The dwindling Afghan support for the US mission was not a rejection of freedom but a last heave of disgust at the staggering burden of corruption this war spawned and nourished. As for the European criticism of our departure, it has been reported without the slightest irony regarding the relationship between defunct 19th-century empires and their successor. Britain and France showed an understandable embarrassment at having ceded to America so much authority for such a dismal result. Blair weighed in again, with a magnificent ferocity of reproach, and Bernard-Henri Lévy was grandiloquent: “The image of the liberal democracies, epitomized by the greatest among them, is tragically tarnished.” Lévy denounces only our exit. He does not say the liberal image was tarnished by anything the US did while it occupied Afghanistan and Iraq. Regrets in a lower key were uttered by Leon Panetta: “We can leave a battlefield, but we can’t leave the war on terrorism.” But Afghanistan was not only a battlefield but a proving ground for a system of bribery, bounty-hunting, and assassinations, as Cheney acknowledged early on:
A lot of what needs to be done here will have to be done quietly, without any discussion…. You need to have on the payroll some very unsavory characters if, in fact, you’re going to be able to learn all that needs to be learned in order to forestall these kinds of activities. It is a mean, nasty, dangerous, dirty business out there, and we have to operate in that arena.
Our interest in the dark side increased the supply of dark operators.
The wars in Afghanistan and Iraq were debt-financed at a cost of $2 trillion. The final bill of health care for veterans of the wars, encompassing disability, burial, and related expenses, will probably come to another $2 trillion, Knickmeyer reports. The Senate Finance Committee questioned these costs just once over the past 20 years; the Senate Appropriations Committee queried them five times. Should that level of oversight be taken to exemplify the freedom we were bringing to people 7,000 miles away?
We think more easily of the saved than the drowned: “We saved the women. What will the Taliban do to them now?” American intervention improved the lives of some Afghan women, and many of those who hoped to leave will not be able to. It is harder to say—harder, even, to remember—that we also killed many of the innocent and tortured brothers and husbands; or that the wedding parties we slaughtered in misjudged drone strikes also contained somebody’s children.
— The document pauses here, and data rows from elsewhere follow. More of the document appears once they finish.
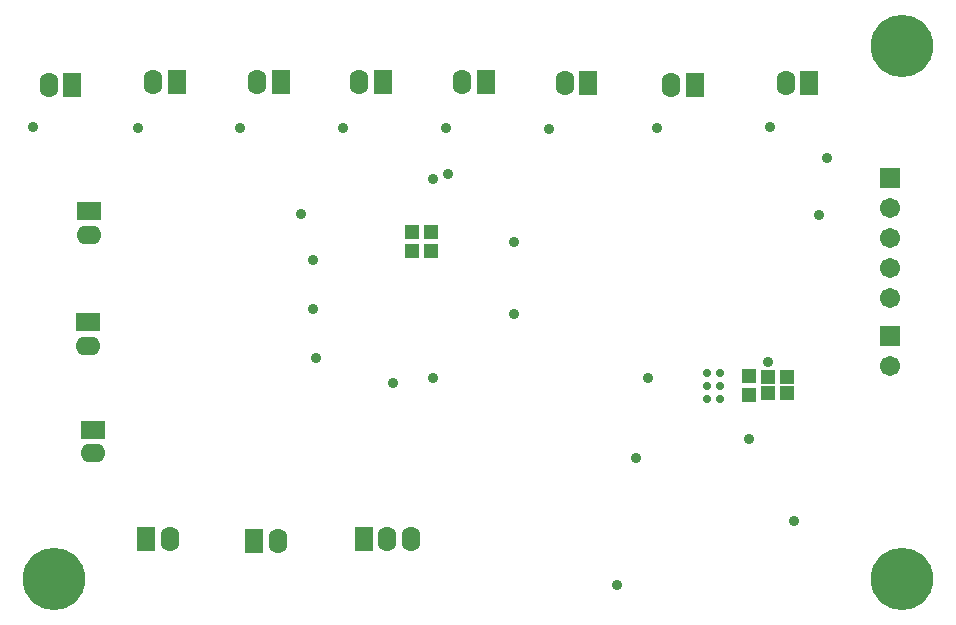
<source format=gbs>
G04*
G04 #@! TF.GenerationSoftware,Altium Limited,Altium Designer,18.1.6 (161)*
G04*
G04 Layer_Color=16711935*
%FSLAX25Y25*%
%MOIN*%
G70*
G01*
G75*
%ADD46R,0.04737X0.04540*%
%ADD49R,0.04737X0.04934*%
%ADD50R,0.04934X0.04737*%
%ADD51O,0.06300X0.08300*%
%ADD52R,0.06300X0.08300*%
%ADD53R,0.06706X0.06706*%
%ADD54C,0.06706*%
%ADD55O,0.08300X0.06300*%
%ADD56R,0.08300X0.06300*%
%ADD57C,0.02769*%
%ADD58C,0.03500*%
%ADD59C,0.20800*%
D46*
X226650Y257000D02*
D03*
X220350D02*
D03*
X226650Y250500D02*
D03*
X220350D02*
D03*
X338842Y203105D02*
D03*
X345141D02*
D03*
D49*
X332491Y202455D02*
D03*
Y208754D02*
D03*
D50*
X338842Y208605D02*
D03*
X345141D02*
D03*
D51*
X219874Y154500D02*
D03*
X212000D02*
D03*
X344776Y306500D02*
D03*
X175500Y154000D02*
D03*
X139374Y154500D02*
D03*
X237000Y307000D02*
D03*
X99126Y306000D02*
D03*
X134000Y307000D02*
D03*
X271126Y306500D02*
D03*
X168500Y307000D02*
D03*
X306626Y306000D02*
D03*
X202626Y307000D02*
D03*
D52*
X204126Y154500D02*
D03*
X352650Y306500D02*
D03*
X167626Y154000D02*
D03*
X131500Y154500D02*
D03*
X244874Y307000D02*
D03*
X107000Y306000D02*
D03*
X141874Y307000D02*
D03*
X279000Y306500D02*
D03*
X176374Y307000D02*
D03*
X314500Y306000D02*
D03*
X210500Y307000D02*
D03*
D53*
X379500Y275000D02*
D03*
Y222288D02*
D03*
D54*
Y265000D02*
D03*
Y255000D02*
D03*
Y245000D02*
D03*
Y235000D02*
D03*
Y212288D02*
D03*
D55*
X113839Y183126D02*
D03*
X112339Y219000D02*
D03*
X112500Y256000D02*
D03*
D56*
X113839Y191000D02*
D03*
X112339Y226874D02*
D03*
X112500Y263874D02*
D03*
D57*
X318676Y201274D02*
D03*
Y205605D02*
D03*
X318676Y209936D02*
D03*
X323007Y201274D02*
D03*
X323007Y205605D02*
D03*
X323007Y209936D02*
D03*
D58*
X295000Y181500D02*
D03*
X356000Y262714D02*
D03*
X358526Y281503D02*
D03*
X288500Y139272D02*
D03*
X183055Y263000D02*
D03*
X332500Y188000D02*
D03*
X187354Y247500D02*
D03*
X214000Y206575D02*
D03*
X188354Y214728D02*
D03*
X227354Y274500D02*
D03*
X232354Y276255D02*
D03*
X187354Y231105D02*
D03*
X227354Y208105D02*
D03*
X254354Y229500D02*
D03*
Y253605D02*
D03*
X339621Y292000D02*
D03*
X301749Y291500D02*
D03*
X231500D02*
D03*
X162749D02*
D03*
X265854Y291105D02*
D03*
X197354Y291605D02*
D03*
X129000Y291650D02*
D03*
X94000Y291776D02*
D03*
X347491Y160605D02*
D03*
X298991Y208105D02*
D03*
X338991Y213605D02*
D03*
D59*
X383487Y141250D02*
D03*
Y318898D02*
D03*
X100852Y141250D02*
D03*
M02*

</source>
Some years ago a friend, a Cold War liberal, surprised me by saying out of nowhere, “Americans are better than other people—don’t you think?” It was clear from the context that this was not a chauvinist remark. The sense was rather that Americans, from a combination of national temperament and luck, were more generous than other people; and if on occasion we did real harm, it came from a reckless exuberance of goodwill. I didn’t agree at the time, and don’t agree now, but I believe this is the way a good many Americans think about us. We are generous judges in our own cause.